*ENTRIES PROVIDED*:
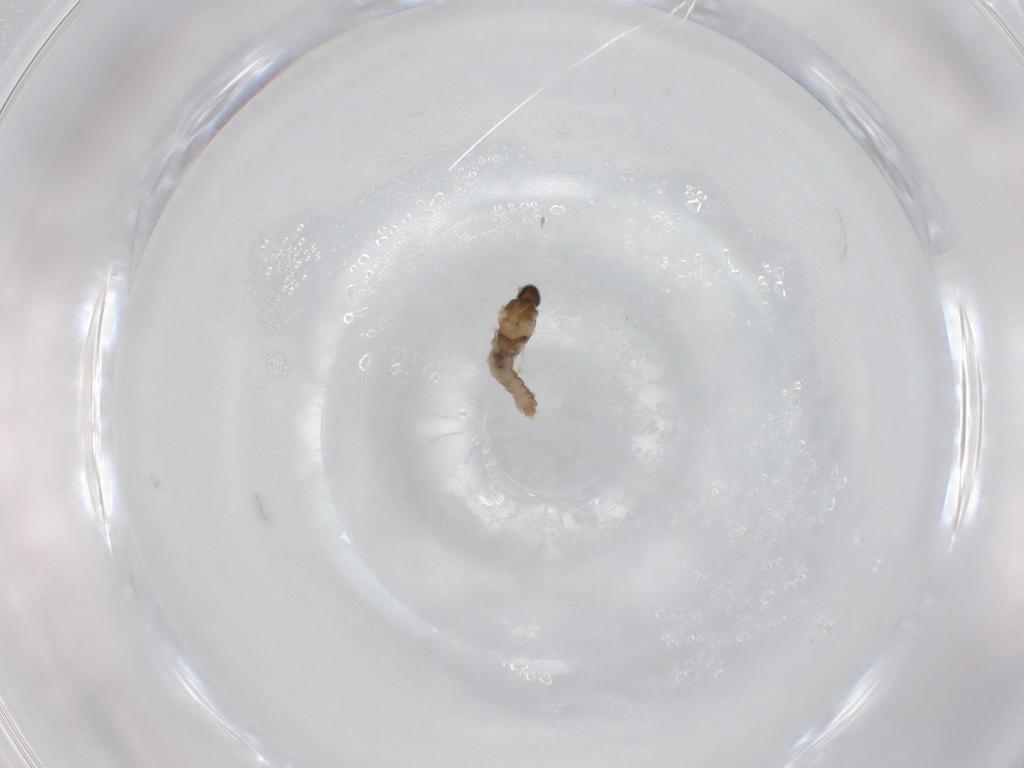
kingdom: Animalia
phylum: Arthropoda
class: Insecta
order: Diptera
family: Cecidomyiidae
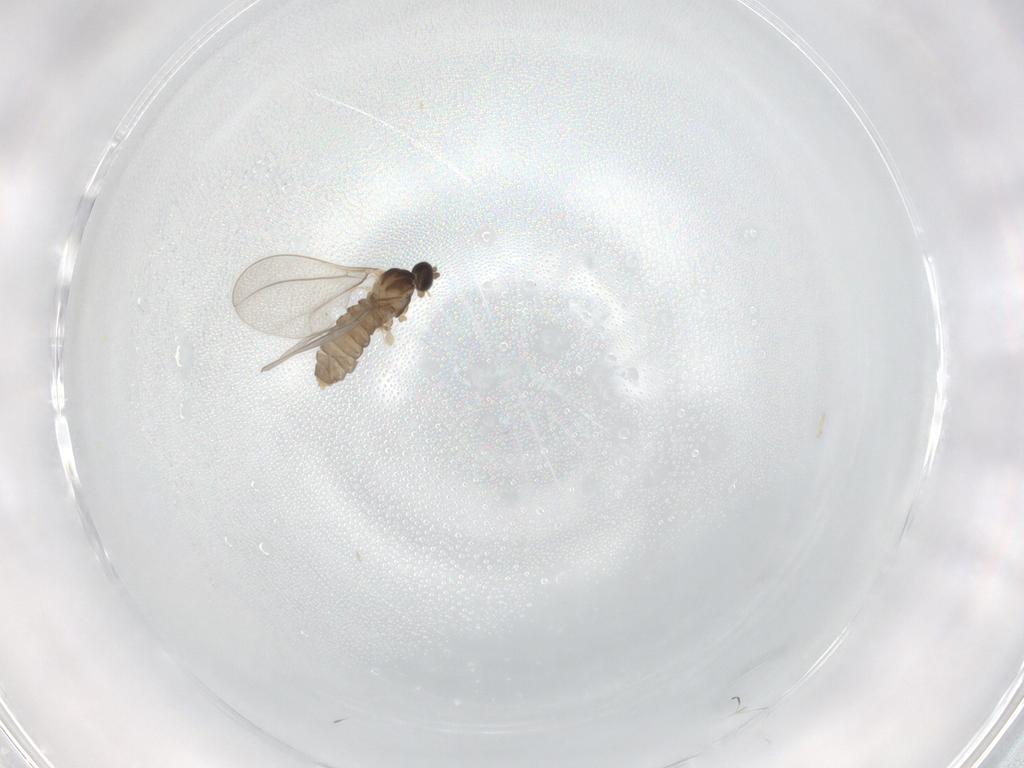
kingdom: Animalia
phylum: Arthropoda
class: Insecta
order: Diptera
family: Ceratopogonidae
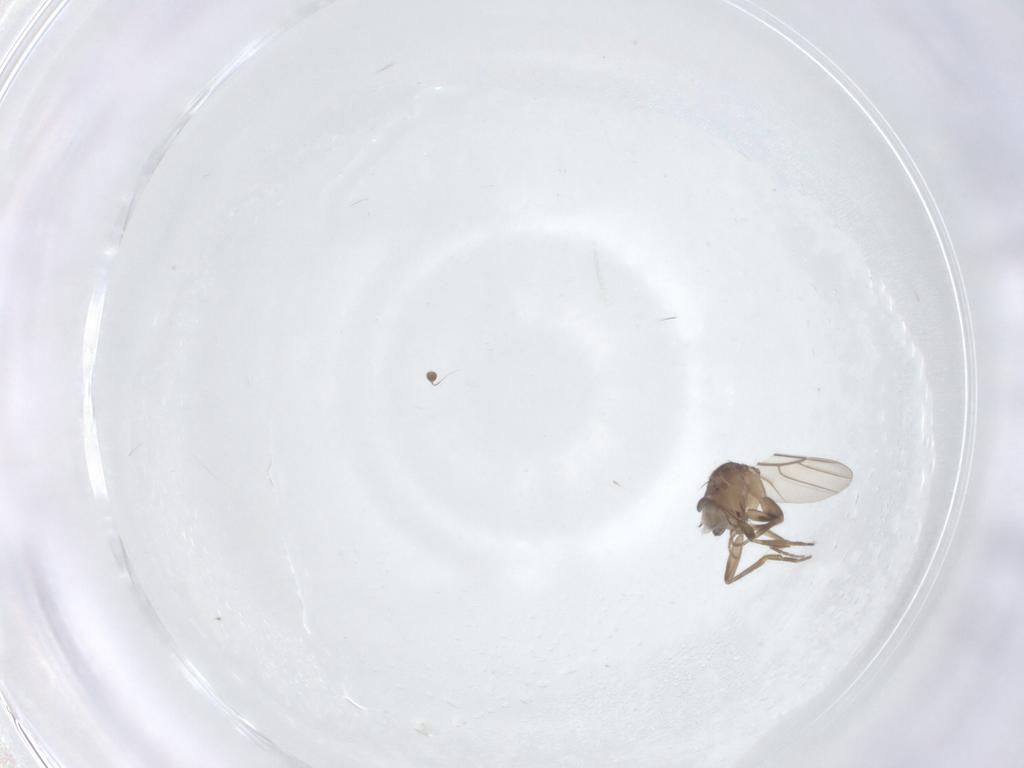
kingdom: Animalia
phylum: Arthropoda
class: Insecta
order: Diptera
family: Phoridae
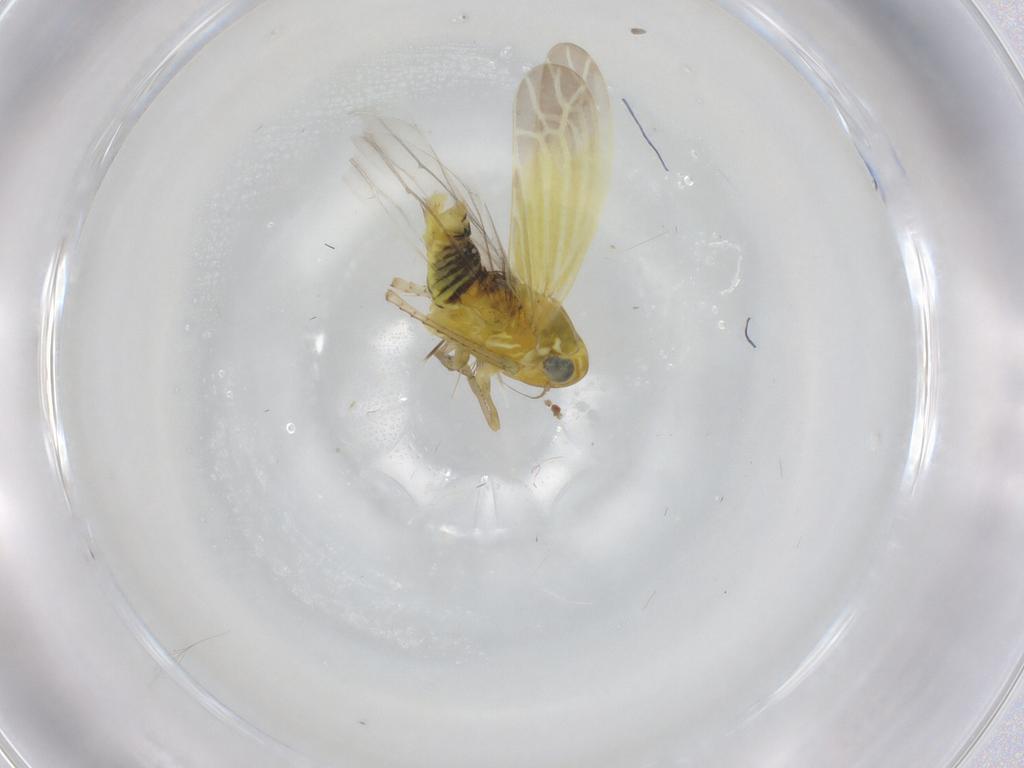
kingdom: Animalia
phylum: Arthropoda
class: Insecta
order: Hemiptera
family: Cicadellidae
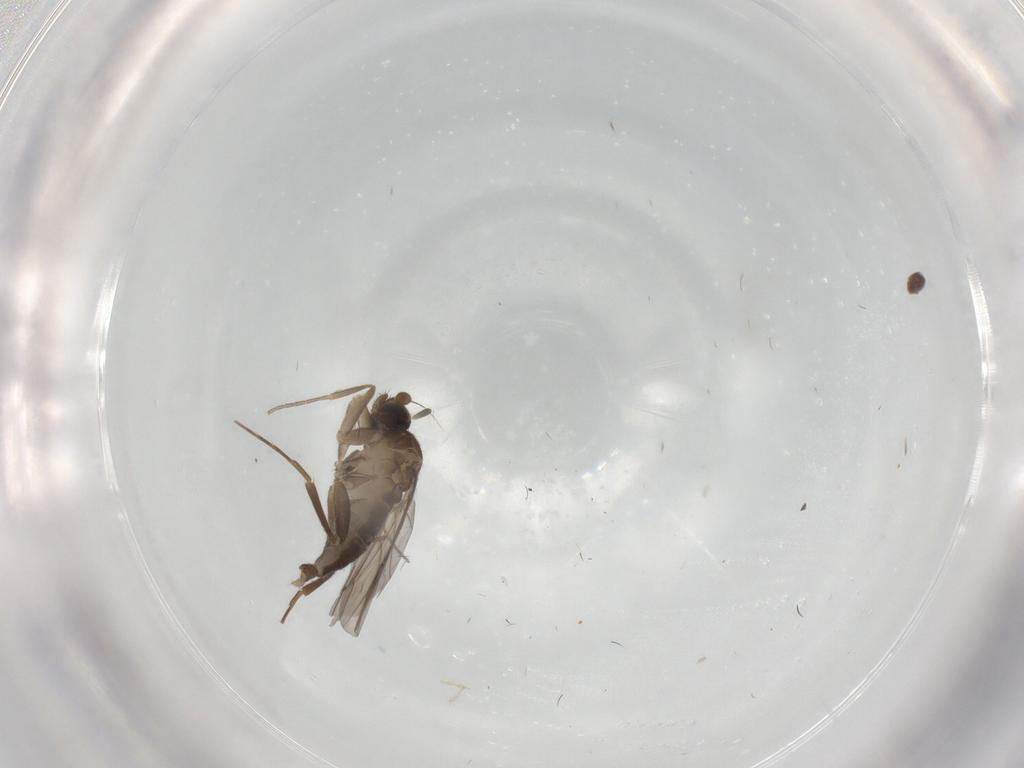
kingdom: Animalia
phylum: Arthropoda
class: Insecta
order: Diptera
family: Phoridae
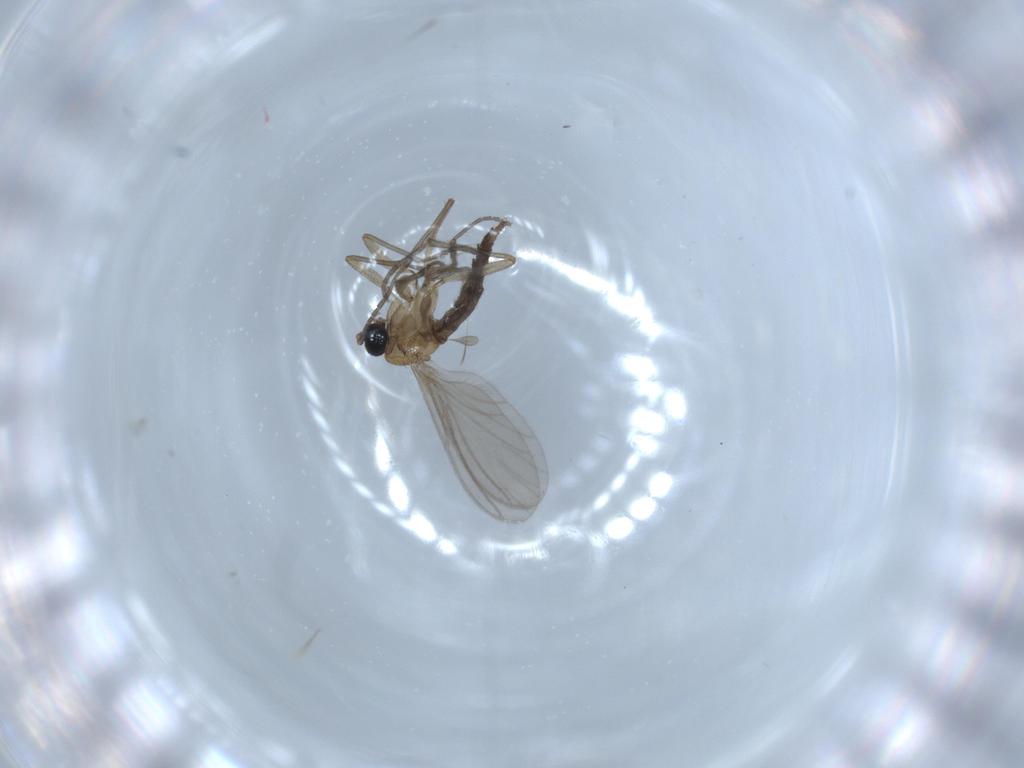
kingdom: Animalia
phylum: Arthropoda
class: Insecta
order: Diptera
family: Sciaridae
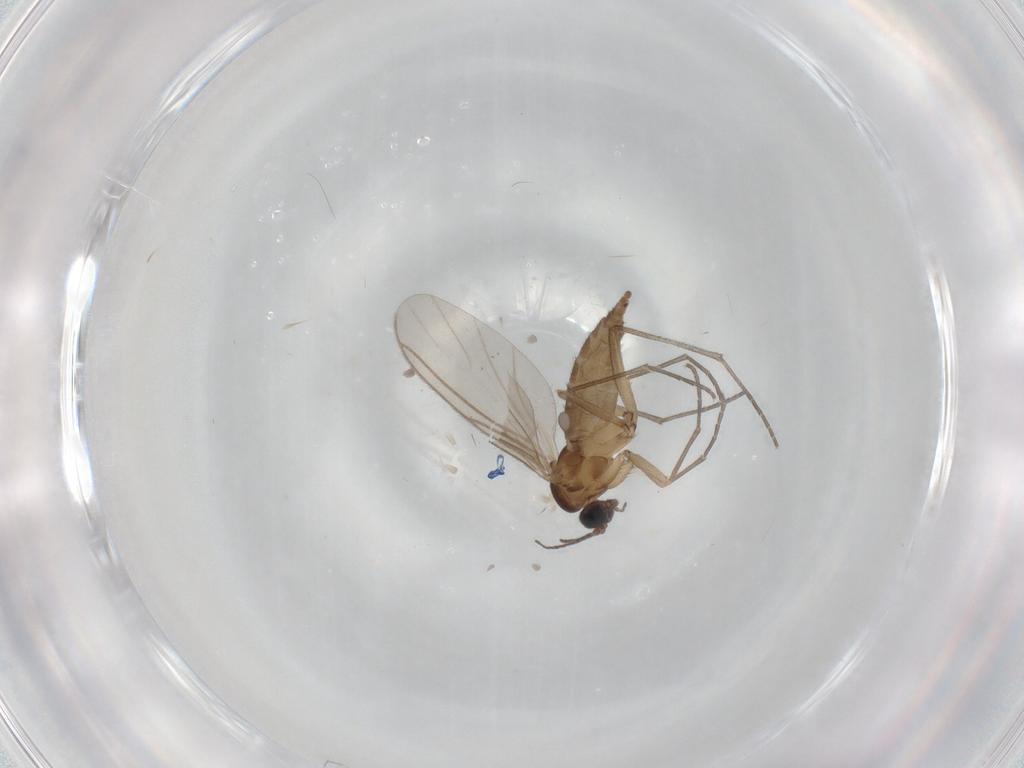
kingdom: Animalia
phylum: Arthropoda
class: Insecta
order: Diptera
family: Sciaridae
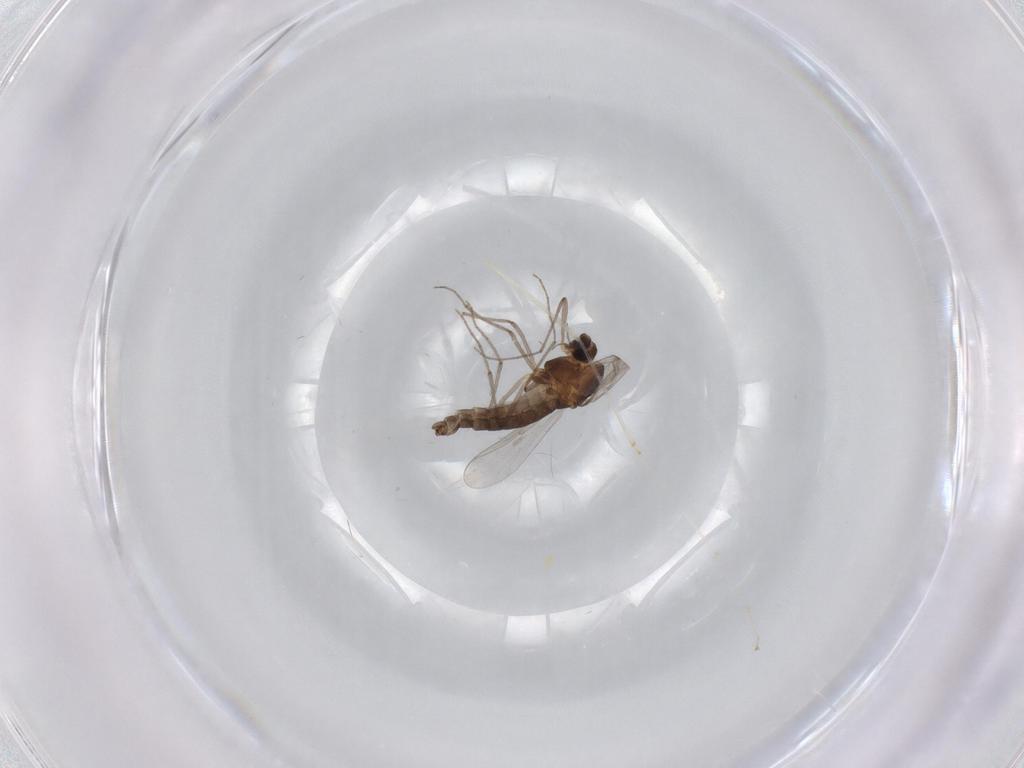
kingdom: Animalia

*WRITTEN INSTRUCTION*: Reproduce every line of the rows above without the pictures, switching each "phylum" to "division" and changing nothing else.

*ANSWER TO THIS PROBLEM*:
kingdom: Animalia
division: Arthropoda
class: Insecta
order: Diptera
family: Cecidomyiidae
kingdom: Animalia
division: Arthropoda
class: Insecta
order: Diptera
family: Ceratopogonidae
kingdom: Animalia
division: Arthropoda
class: Insecta
order: Diptera
family: Phoridae
kingdom: Animalia
division: Arthropoda
class: Insecta
order: Hemiptera
family: Cicadellidae
kingdom: Animalia
division: Arthropoda
class: Insecta
order: Diptera
family: Phoridae
kingdom: Animalia
division: Arthropoda
class: Insecta
order: Diptera
family: Sciaridae
kingdom: Animalia
division: Arthropoda
class: Insecta
order: Diptera
family: Sciaridae
kingdom: Animalia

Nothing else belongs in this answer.